* [Problem]
Gather each line of the entries below that includes "pyautogui".

* [Records supplied]
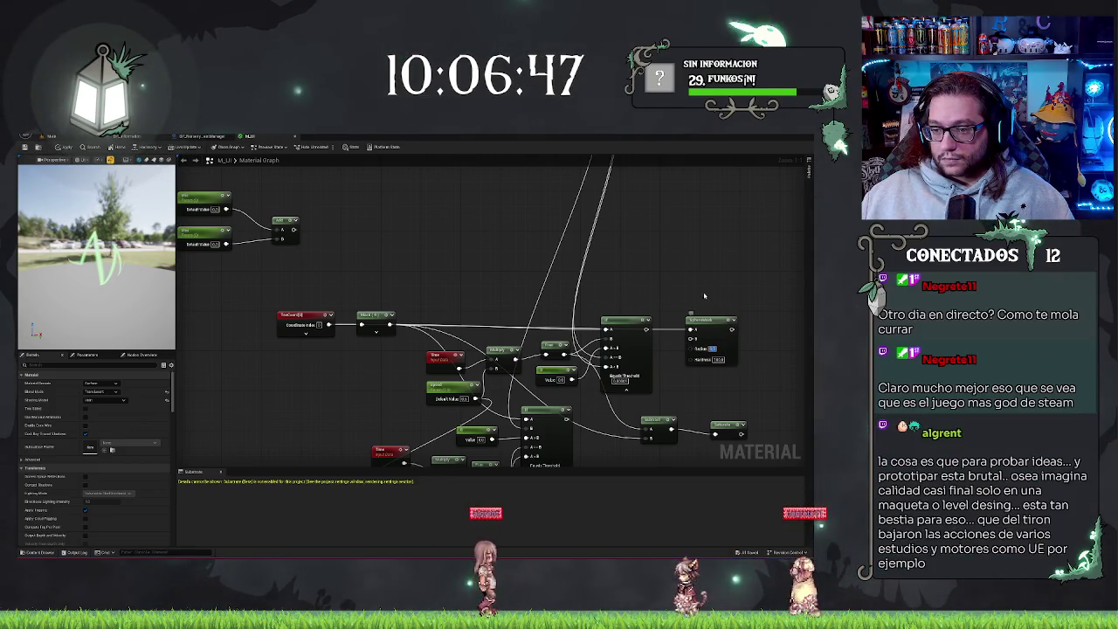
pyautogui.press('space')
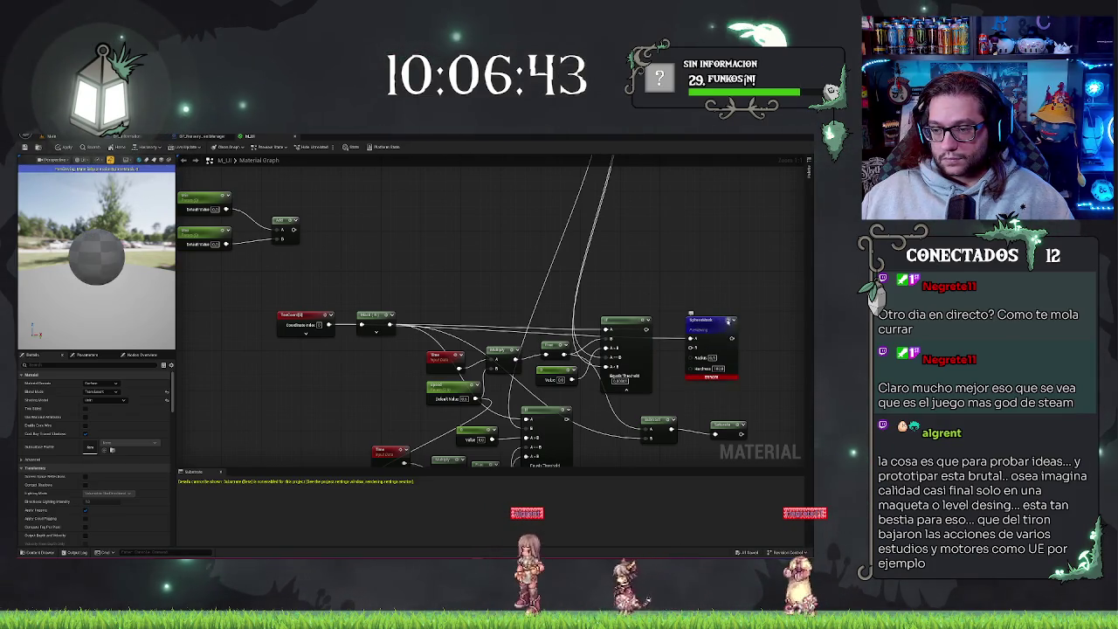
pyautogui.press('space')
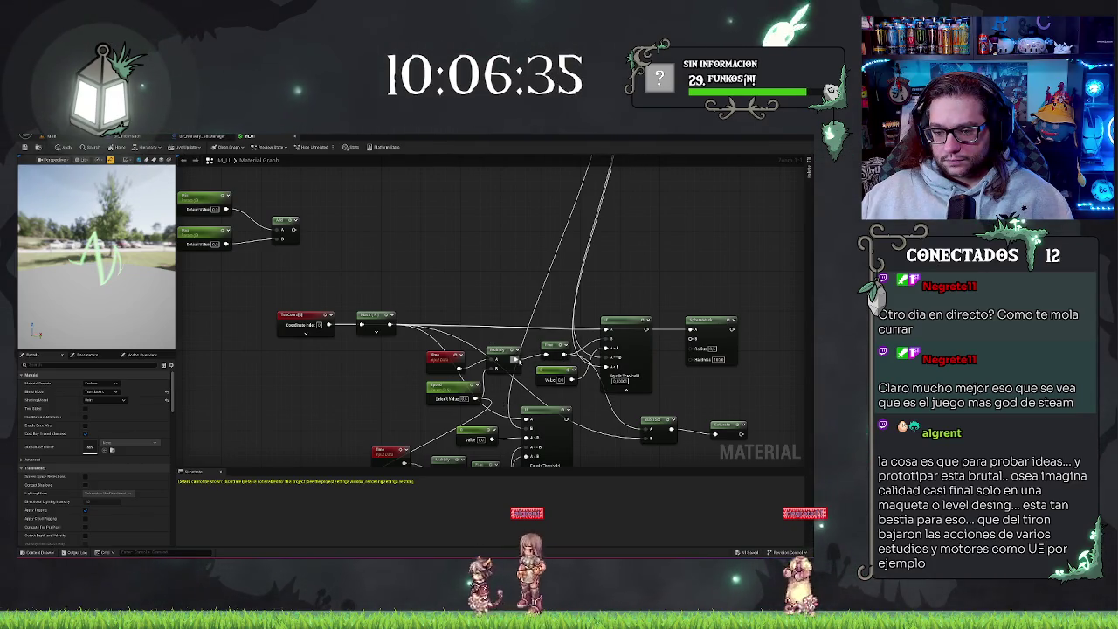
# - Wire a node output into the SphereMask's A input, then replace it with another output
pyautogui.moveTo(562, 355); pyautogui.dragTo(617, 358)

==

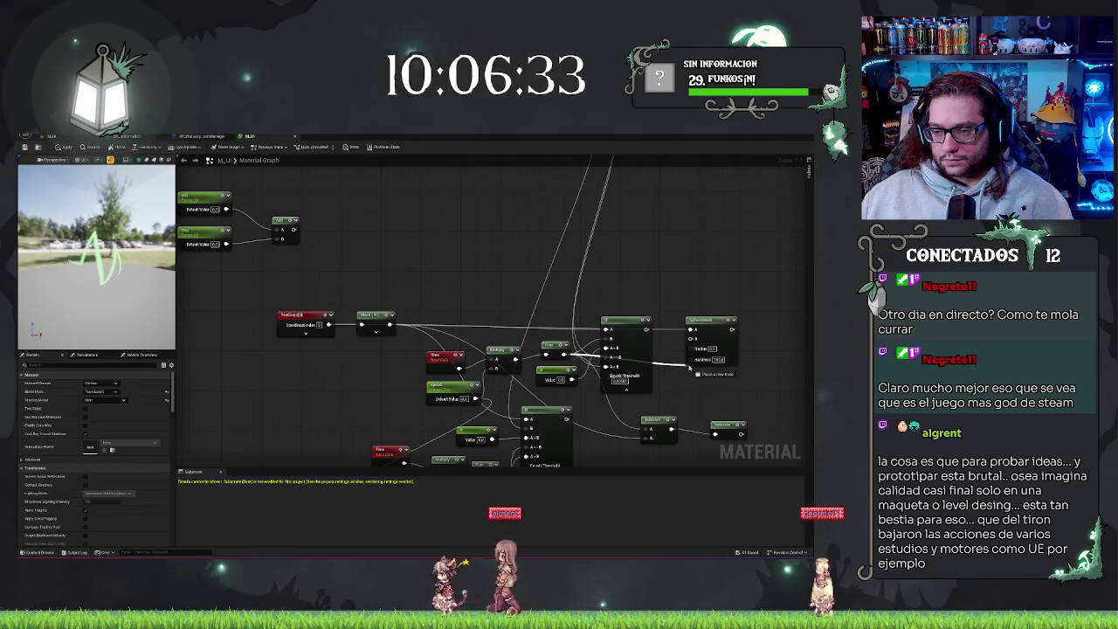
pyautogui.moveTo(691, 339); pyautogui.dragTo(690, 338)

* [Finished exercise]
pyautogui.press('space')
pyautogui.press('space')
pyautogui.moveTo(562, 355); pyautogui.dragTo(617, 358)
pyautogui.moveTo(691, 339); pyautogui.dragTo(690, 338)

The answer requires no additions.